* [Recorded data]

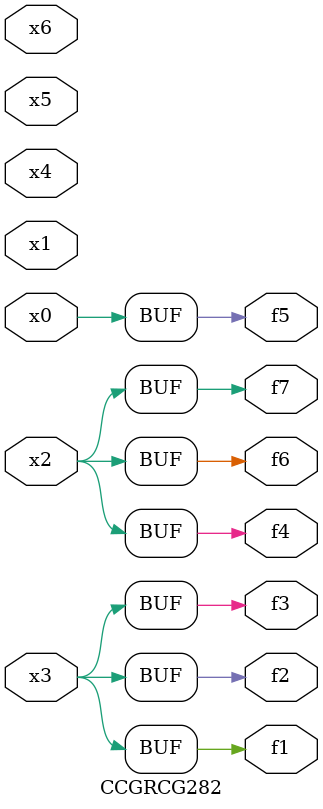
<source format=v>
module CCGRCG282(
	input x0, x1, x2, x3, x4, x5, x6,
	output f1, f2, f3, f4, f5, f6, f7
);
	assign f1 = x3;
	assign f2 = x3;
	assign f3 = x3;
	assign f4 = x2;
	assign f5 = x0;
	assign f6 = x2;
	assign f7 = x2;
endmodule

</source>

* [Work to be completed] Print out each record exactly as shown, but keep the pictures out.

* [Written response]
<source format=v>
module CCGRCG282(
	input x0, x1, x2, x3, x4, x5, x6,
	output f1, f2, f3, f4, f5, f6, f7
);
	assign f1 = x3;
	assign f2 = x3;
	assign f3 = x3;
	assign f4 = x2;
	assign f5 = x0;
	assign f6 = x2;
	assign f7 = x2;
endmodule

</source>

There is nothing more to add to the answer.